[DATA SHOWN]:
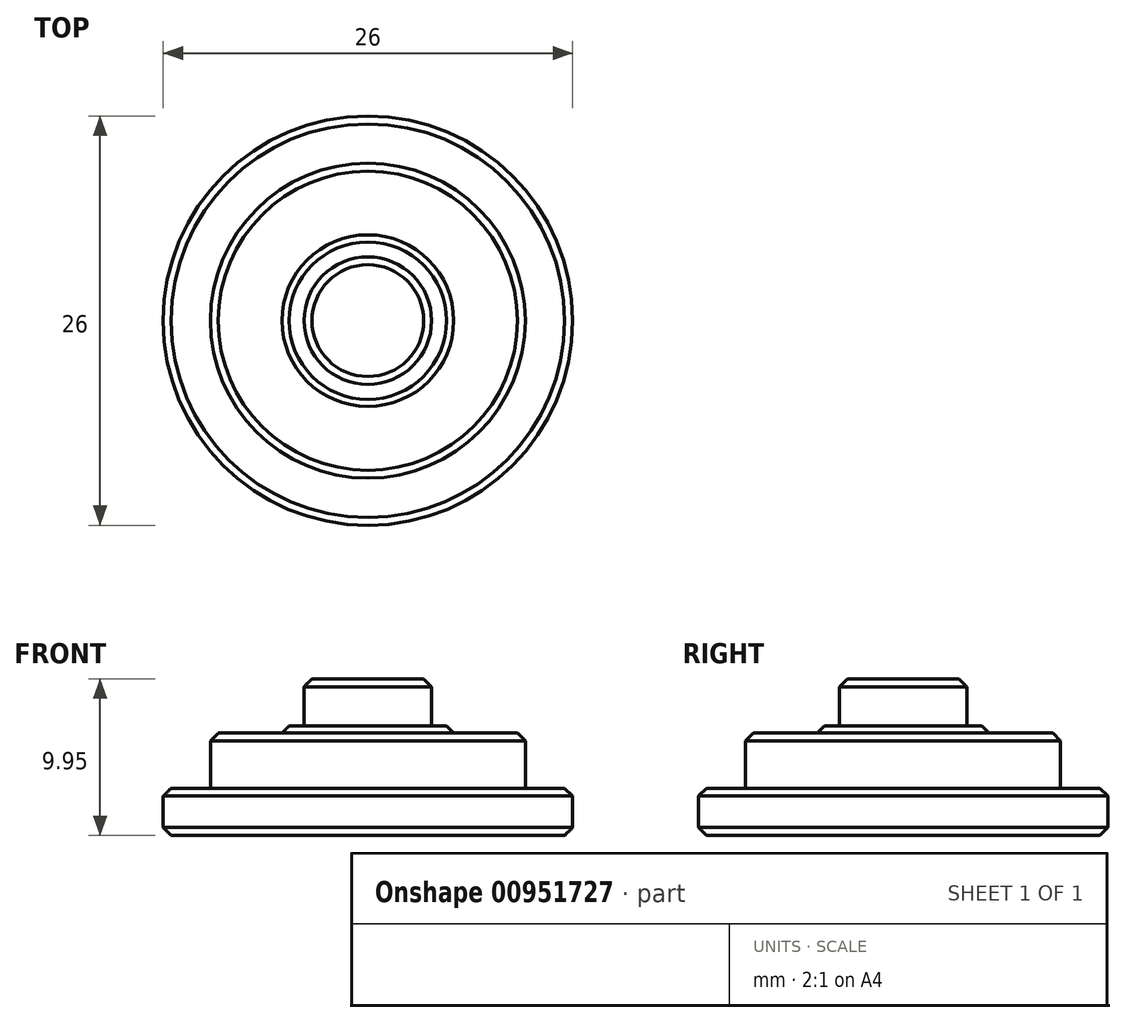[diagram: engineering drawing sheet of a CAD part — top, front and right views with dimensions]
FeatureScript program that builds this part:
annotation { "Feature Type Name" : "Feature", "Feature Type Description" : "" }
export const myFeature = defineFeature(function(context is Context, id is Id, definition is map)
    precondition{}
    {
        {
            var Q0;
            Q0=qCreatedBy(makeId("Front.planeOp"),FACE);
            var sketch = newSketch(context, id + "F0", { "sketchPlane" : qUnion([Q0])});
            skLineSegment(sketch, "E0", {"start": v(0, 0) * mm, "end": v(13, 0) * mm});
            skLineSegment(sketch, "E1", {"start": v(13, 0) * mm, "end": v(13, 3) * mm});
            skLineSegment(sketch, "E2", {"start": v(13, 3) * mm, "end": v(10, 3) * mm});
            skLineSegment(sketch, "E3", {"start": v(10, 3) * mm, "end": v(10, 6.5) * mm});
            skLineSegment(sketch, "E4", {"start": v(4.05, 9.95) * mm, "end": v(0, 9.95) * mm});
            skLineSegment(sketch, "E5", {"start": v(0, 9.95) * mm, "end": v(0, 0) * mm});
            skLineSegment(sketch, "E6", {"start": v(10, 6.5) * mm, "end": v(5.5, 6.5) * mm});
            skLineSegment(sketch, "E7", {"start": v(5.5, 6.5) * mm, "end": v(5.5, 6.95) * mm});
            skLineSegment(sketch, "E8", {"start": v(5.5, 6.95) * mm, "end": v(4.05, 6.95) * mm});
            skLineSegment(sketch, "E9", {"start": v(4.05, 6.95) * mm, "end": v(4.05, 9.95) * mm});
            skSolve(sketch);
        }
        {
            var Q0;
            Q0=makeQuery(id+"F0.imprint","IMPRINT",FACE,{"disambiguationData":[TD([[makeQuery(id+"F0.imprint","IMPRINT",EDGE,{"derivedFrom":sQuery(id+"F0.wireOp",EDGE,"E0")}),1.0]])]});
            var Q1;
            Q1=sQuery(id+"F0.wireOp",EDGE,"E5");
            revolve(context, id + "F1", {"surfaceOperationType" : NewSurfaceOperationType.NEW, "entities" : qUnion([Q0]), "axis" : qUnion([Q1]), "revolveType" : RevolveType.FULL});
        }
        {
            var Q0;
            Q0=makeQuery(id+"F1.opRevolve","SWEPT_EDGE",EDGE,{"disambiguationData":[OSD([sQuery(id+"F0.wireOp",EDGE,"E0"),sQuery(id+"F0.wireOp",EDGE,"E1")])]});
            var Q1;
            Q1=makeQuery(id+"F1.opRevolve","SWEPT_EDGE",EDGE,{"disambiguationData":[OSD([sQuery(id+"F0.wireOp",EDGE,"E1"),sQuery(id+"F0.wireOp",EDGE,"E2")])]});
            var Q2;
            Q2=makeQuery(id+"F1.opRevolve","SWEPT_EDGE",EDGE,{"disambiguationData":[OSD([sQuery(id+"F0.wireOp",EDGE,"E3"),sQuery(id+"F0.wireOp",EDGE,"E6")])]});
            var Q3;
            Q3=makeQuery(id+"F1.opRevolve","SWEPT_EDGE",EDGE,{"disambiguationData":[OSD([sQuery(id+"F0.wireOp",EDGE,"E7"),sQuery(id+"F0.wireOp",EDGE,"E8")])]});
            var Q4;
            Q4=makeQuery(id+"F1.opRevolve","SWEPT_EDGE",EDGE,{"disambiguationData":[OSD([sQuery(id+"F0.wireOp",EDGE,"E4"),sQuery(id+"F0.wireOp",EDGE,"E9")])]});
            chamfer(context, id + "F2", {"entities" : qUnion([Q0, Q1, Q2, Q3, Q4]), "width" : 0.5 * mm, "tangentPropagation" : true});
        }
    });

[GOAL]: Count the lines in the material above that contain the string "context", and reply with that number alone.

[THE SOLUTION]: 4